• Saved entries:
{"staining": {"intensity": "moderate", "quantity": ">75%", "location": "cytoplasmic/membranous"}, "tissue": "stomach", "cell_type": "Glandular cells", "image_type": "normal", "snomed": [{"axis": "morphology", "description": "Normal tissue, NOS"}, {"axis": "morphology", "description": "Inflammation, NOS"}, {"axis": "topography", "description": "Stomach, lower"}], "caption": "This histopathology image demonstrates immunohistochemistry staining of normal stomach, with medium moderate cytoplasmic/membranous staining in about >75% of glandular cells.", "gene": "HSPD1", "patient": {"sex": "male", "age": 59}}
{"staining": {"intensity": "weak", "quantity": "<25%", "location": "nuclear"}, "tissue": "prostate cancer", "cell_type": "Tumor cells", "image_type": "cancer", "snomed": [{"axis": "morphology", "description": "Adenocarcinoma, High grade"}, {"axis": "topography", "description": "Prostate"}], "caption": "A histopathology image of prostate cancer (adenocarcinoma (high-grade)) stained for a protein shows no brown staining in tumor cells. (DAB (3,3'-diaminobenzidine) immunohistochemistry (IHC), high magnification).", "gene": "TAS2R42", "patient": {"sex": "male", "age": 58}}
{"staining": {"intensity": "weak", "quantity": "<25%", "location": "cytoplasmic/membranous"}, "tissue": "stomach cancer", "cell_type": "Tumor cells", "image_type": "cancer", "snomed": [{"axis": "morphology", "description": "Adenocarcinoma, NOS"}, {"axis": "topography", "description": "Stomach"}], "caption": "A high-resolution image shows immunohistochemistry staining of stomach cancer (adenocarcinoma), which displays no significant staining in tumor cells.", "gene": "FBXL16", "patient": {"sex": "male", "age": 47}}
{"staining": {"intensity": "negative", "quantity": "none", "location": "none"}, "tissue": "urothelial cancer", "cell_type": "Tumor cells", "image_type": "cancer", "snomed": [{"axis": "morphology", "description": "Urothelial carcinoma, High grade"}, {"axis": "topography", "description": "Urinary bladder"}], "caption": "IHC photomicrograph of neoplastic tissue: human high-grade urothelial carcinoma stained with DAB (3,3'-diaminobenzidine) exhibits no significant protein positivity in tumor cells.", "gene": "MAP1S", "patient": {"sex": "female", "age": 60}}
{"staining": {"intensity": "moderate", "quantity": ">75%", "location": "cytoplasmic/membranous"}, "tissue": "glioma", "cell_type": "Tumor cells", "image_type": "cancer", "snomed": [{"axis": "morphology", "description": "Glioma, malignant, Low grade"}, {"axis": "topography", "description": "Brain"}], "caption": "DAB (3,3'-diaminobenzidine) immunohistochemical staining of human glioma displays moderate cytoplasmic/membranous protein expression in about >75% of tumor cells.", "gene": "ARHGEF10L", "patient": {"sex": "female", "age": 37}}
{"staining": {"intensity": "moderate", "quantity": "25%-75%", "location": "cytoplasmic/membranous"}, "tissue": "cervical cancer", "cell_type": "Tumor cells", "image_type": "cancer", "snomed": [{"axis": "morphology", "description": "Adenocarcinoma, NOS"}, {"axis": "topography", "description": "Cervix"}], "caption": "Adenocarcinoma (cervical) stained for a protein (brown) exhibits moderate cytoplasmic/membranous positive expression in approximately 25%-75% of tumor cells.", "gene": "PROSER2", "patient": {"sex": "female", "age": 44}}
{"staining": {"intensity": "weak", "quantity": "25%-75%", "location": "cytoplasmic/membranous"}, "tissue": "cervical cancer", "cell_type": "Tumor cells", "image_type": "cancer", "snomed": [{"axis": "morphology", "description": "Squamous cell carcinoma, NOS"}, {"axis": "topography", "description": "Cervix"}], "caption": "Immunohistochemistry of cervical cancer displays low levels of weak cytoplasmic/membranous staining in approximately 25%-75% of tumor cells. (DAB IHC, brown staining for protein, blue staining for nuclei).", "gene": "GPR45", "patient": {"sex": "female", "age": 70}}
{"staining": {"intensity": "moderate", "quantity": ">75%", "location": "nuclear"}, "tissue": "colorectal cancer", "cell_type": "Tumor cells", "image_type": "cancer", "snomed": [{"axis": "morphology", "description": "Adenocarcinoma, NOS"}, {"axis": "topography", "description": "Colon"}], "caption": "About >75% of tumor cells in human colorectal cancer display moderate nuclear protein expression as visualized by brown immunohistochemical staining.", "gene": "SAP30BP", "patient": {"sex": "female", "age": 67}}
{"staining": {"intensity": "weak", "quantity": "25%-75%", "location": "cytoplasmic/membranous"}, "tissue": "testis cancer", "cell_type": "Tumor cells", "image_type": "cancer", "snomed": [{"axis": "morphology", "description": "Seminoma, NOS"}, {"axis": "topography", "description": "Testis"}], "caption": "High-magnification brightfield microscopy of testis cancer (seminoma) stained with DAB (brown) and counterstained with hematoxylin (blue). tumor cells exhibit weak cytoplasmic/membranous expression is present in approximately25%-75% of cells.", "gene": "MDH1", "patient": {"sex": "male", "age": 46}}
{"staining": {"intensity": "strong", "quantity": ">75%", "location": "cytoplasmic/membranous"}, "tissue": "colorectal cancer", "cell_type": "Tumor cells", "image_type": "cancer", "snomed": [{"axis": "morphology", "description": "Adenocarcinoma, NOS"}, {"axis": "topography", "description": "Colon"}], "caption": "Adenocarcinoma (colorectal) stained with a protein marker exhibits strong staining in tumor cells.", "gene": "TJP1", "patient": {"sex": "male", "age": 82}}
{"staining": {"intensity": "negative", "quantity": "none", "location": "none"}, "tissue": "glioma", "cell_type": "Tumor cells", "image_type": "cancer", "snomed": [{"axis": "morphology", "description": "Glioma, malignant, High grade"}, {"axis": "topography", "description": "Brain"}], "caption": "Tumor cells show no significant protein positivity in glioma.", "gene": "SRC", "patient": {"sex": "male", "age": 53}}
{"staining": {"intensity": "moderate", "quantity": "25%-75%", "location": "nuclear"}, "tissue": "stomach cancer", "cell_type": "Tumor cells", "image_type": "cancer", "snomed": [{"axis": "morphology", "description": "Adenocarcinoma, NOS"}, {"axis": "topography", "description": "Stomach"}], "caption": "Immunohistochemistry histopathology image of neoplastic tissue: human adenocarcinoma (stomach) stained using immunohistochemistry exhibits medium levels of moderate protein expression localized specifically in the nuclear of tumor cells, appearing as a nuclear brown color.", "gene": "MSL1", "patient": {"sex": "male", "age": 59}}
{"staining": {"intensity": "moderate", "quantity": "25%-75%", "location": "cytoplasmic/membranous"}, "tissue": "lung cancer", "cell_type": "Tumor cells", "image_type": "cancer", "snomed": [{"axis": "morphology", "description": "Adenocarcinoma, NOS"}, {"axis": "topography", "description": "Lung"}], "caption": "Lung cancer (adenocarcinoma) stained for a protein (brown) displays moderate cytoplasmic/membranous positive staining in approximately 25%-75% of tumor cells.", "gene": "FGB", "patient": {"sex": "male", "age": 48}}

• Exercise objective: Your task is to reproduce exactly the lines that begin with the one containing "cells show no" and continue to the end of the data, both ends included.

• Output below:
{"staining": {"intensity": "negative", "quantity": "none", "location": "none"}, "tissue": "glioma", "cell_type": "Tumor cells", "image_type": "cancer", "snomed": [{"axis": "morphology", "description": "Glioma, malignant, High grade"}, {"axis": "topography", "description": "Brain"}], "caption": "Tumor cells show no significant protein positivity in glioma.", "gene": "SRC", "patient": {"sex": "male", "age": 53}}
{"staining": {"intensity": "moderate", "quantity": "25%-75%", "location": "nuclear"}, "tissue": "stomach cancer", "cell_type": "Tumor cells", "image_type": "cancer", "snomed": [{"axis": "morphology", "description": "Adenocarcinoma, NOS"}, {"axis": "topography", "description": "Stomach"}], "caption": "Immunohistochemistry histopathology image of neoplastic tissue: human adenocarcinoma (stomach) stained using immunohistochemistry exhibits medium levels of moderate protein expression localized specifically in the nuclear of tumor cells, appearing as a nuclear brown color.", "gene": "MSL1", "patient": {"sex": "male", "age": 59}}
{"staining": {"intensity": "moderate", "quantity": "25%-75%", "location": "cytoplasmic/membranous"}, "tissue": "lung cancer", "cell_type": "Tumor cells", "image_type": "cancer", "snomed": [{"axis": "morphology", "description": "Adenocarcinoma, NOS"}, {"axis": "topography", "description": "Lung"}], "caption": "Lung cancer (adenocarcinoma) stained for a protein (brown) displays moderate cytoplasmic/membranous positive staining in approximately 25%-75% of tumor cells.", "gene": "FGB", "patient": {"sex": "male", "age": 48}}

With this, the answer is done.